__What to do__
Rewrite the text of every item below with "Description" changed to "Overview" wherever it occurs, keeping everything else the same. Leave the pictures out.

__Extracted entries__
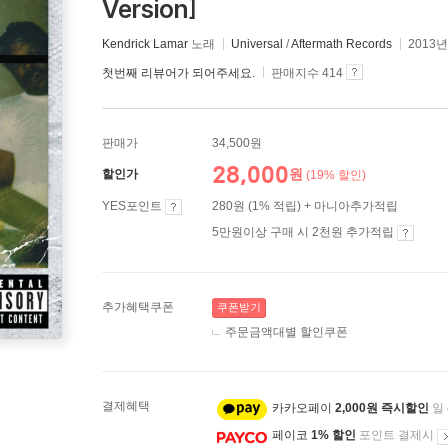
Version]
Kendrick Lamar
노래
Universal
/
Aftermath Records
2013년
첫번째 리뷰어가 되어주세요.
판매지수 414
판매가
34,500원
28,000
원
할인가
(19% 할인)
YES포인트
280원 (1% 적립) + 마니아추가적립
5만원이상 구매 시 2천원 추가적립
추가혜택쿠폰
쿠폰받기
주문금액대별 할인쿠폰
결제혜택
카카오페이
2,000원 즉시할인
일
페이코
1% 할인
포인트 결제시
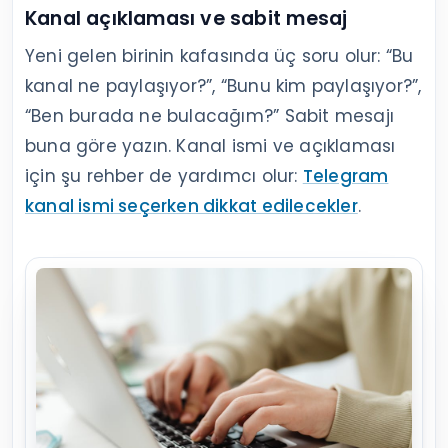
Kanal açıklaması ve sabit mesaj
Yeni gelen birinin kafasında üç soru olur: “Bu
kanal ne paylaşıyor?”, “Bunu kim paylaşıyor?”,
“Ben burada ne bulacağım?” Sabit mesajı
buna göre yazın. Kanal ismi ve açıklaması
için şu rehber de yardımcı olur:
Telegram
kanal ismi seçerken dikkat edilecekler
.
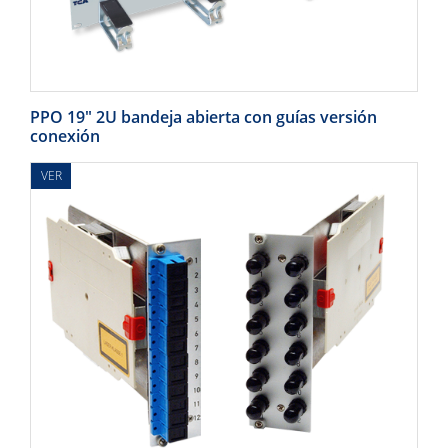
PPO 19" 2U bandeja abierta con guías versión
conexión
VER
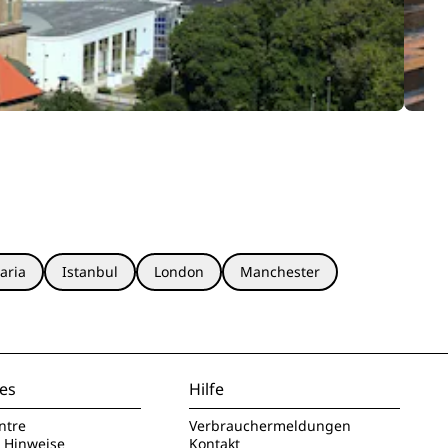
aria
Istanbul
London
Manchester
es
Hilfe
ntre
Verbrauchermeldungen
e Hinweise
Kontakt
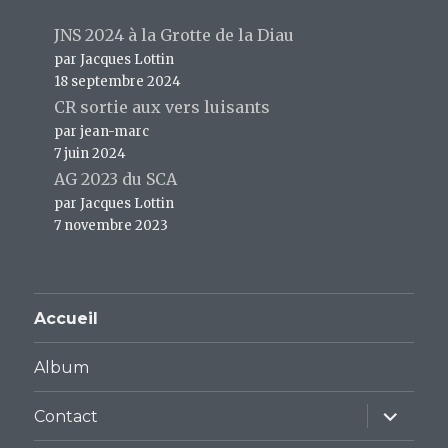
JNS 2024 à la Grotte de la Diau
par Jacques Lottin
18 septembre 2024
CR sortie aux vers luisants
par jean-marc
7 juin 2024
AG 2023 du SCA
par Jacques Lottin
7 novembre 2023
Accueil
Album
ouvrir
Contact
le
sous-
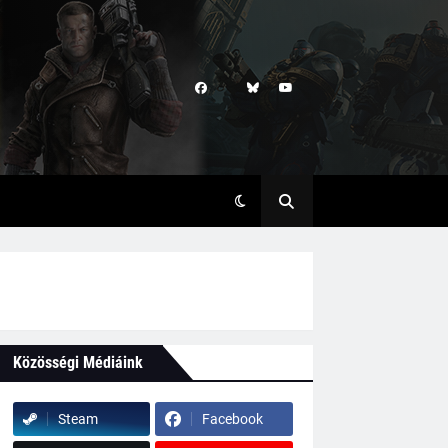
Közösségi Médiáink
Steam
Facebook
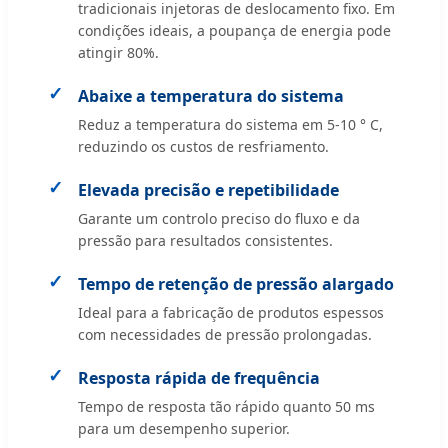
tradicionais injetoras de deslocamento fixo. Em
condições ideais, a poupança de energia pode
atingir 80%.
Abaixe a temperatura do sistema
Reduz a temperatura do sistema em 5-10 ° C,
reduzindo os custos de resfriamento.
Elevada precisão e repetibilidade
Garante um controlo preciso do fluxo e da
pressão para resultados consistentes.
Tempo de retenção de pressão alargado
Ideal para a fabricação de produtos espessos
com necessidades de pressão prolongadas.
Resposta rápida de frequência
Tempo de resposta tão rápido quanto 50 ms
para um desempenho superior.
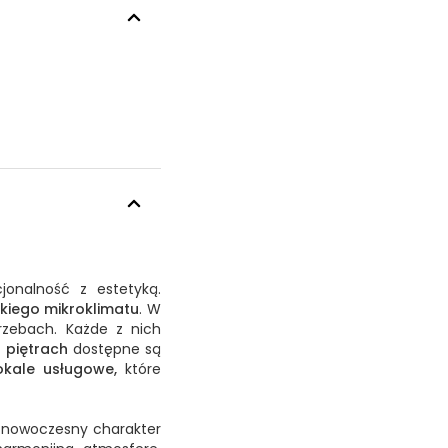
jonalność z estetyką.
kiego mikroklimatu
. W
rzebach. Każde z nich
 piętrach
dostępne są
okale usługowe,
które
a nowoczesny charakter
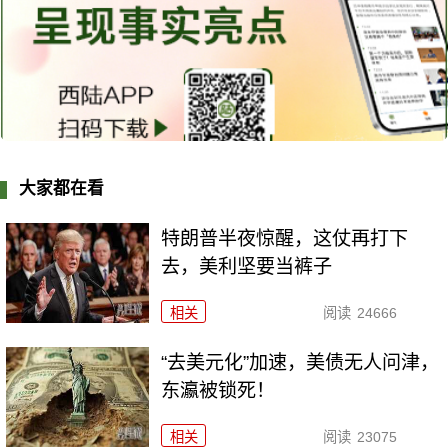
大家都在看
特朗普半夜惊醒，这仗再打下
去，美利坚要当裤子
相关
阅读
24666
“去美元化”加速，美债无人问津，
东瀛被锁死！
相关
阅读
23075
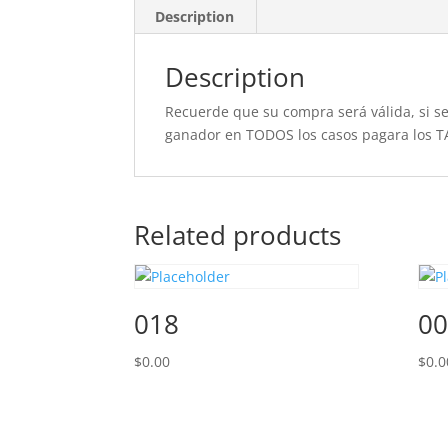
Description
Description
Recuerde que su compra será válida, si se 
ganador en TODOS los casos pagara los T
Related products
018
00
$
0.00
$
0.0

__Result of the exercise__
Version]
Kendrick Lamar
노래
Universal
/
Aftermath Records
2013년
첫번째 리뷰어가 되어주세요.
판매지수 414
판매가
34,500원
28,000
원
할인가
(19% 할인)
YES포인트
280원 (1% 적립) + 마니아추가적립
5만원이상 구매 시 2천원 추가적립
추가혜택쿠폰
쿠폰받기
주문금액대별 할인쿠폰
결제혜택
카카오페이
2,000원 즉시할인
일
페이코
1% 할인
포인트 결제시
Kanal açıklaması ve sabit mesaj
Yeni gelen birinin kafasında üç soru olur: “Bu
kanal ne paylaşıyor?”, “Bunu kim paylaşıyor?”,
“Ben burada ne bulacağım?” Sabit mesajı
buna göre yazın. Kanal ismi ve açıklaması
için şu rehber de yardımcı olur:
Telegram
kanal ismi seçerken dikkat edilecekler
.
PPO 19" 2U bandeja abierta con guías versión
conexión
VER
aria
Istanbul
London
Manchester
es
Hilfe
ntre
Verbrauchermeldungen
e Hinweise
Kontakt
JNS 2024 à la Grotte de la Diau
par Jacques Lottin
18 septembre 2024
CR sortie aux vers luisants
par jean-marc
7 juin 2024
AG 2023 du SCA
par Jacques Lottin
7 novembre 2023
Accueil
Album
ouvrir
Contact
le
sous-
Közösségi Médiáink
Steam
Facebook
tradicionais injetoras de deslocamento fixo. Em
condições ideais, a poupança de energia pode
atingir 80%.
Abaixe a temperatura do sistema
Reduz a temperatura do sistema em 5-10 ° C,
reduzindo os custos de resfriamento.
Elevada precisão e repetibilidade
Garante um controlo preciso do fluxo e da
pressão para resultados consistentes.
Tempo de retenção de pressão alargado
Ideal para a fabricação de produtos espessos
com necessidades de pressão prolongadas.
Resposta rápida de frequência
Tempo de resposta tão rápido quanto 50 ms
para um desempenho superior.
jonalność z estetyką.
kiego mikroklimatu
. W
rzebach. Każde z nich
 piętrach
dostępne są
okale usługowe,
które
a nowoczesny charakter
大家都在看
特朗普半夜惊醒，这仗再打下
去，美利坚要当裤子
相关
阅读
24666
“去美元化”加速，美债无人问津，
东瀛被锁死！
相关
阅读
23075
Overview
Overview
Recuerde que su compra será válida, si se 
ganador en TODOS los casos pagara los T
Related products
018
00
$
0.00
$
0.0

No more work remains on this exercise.